• **The problem**
Using the data beneath, show every line that includes the word "pinky".

******************************

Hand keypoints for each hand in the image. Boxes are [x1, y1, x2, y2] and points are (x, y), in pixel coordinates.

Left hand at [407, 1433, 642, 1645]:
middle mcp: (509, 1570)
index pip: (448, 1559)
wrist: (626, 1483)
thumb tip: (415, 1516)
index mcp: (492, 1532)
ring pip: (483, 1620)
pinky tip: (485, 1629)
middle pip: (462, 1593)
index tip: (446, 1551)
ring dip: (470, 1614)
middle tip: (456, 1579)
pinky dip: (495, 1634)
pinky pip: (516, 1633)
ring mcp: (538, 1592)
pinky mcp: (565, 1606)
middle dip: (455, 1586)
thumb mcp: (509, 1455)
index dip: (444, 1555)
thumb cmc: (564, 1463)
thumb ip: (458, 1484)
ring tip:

******************************

• **Answer space**
pinky tip: (485, 1629)
pinky dip: (495, 1634)
pinky pip: (516, 1633)
pinky mcp: (565, 1606)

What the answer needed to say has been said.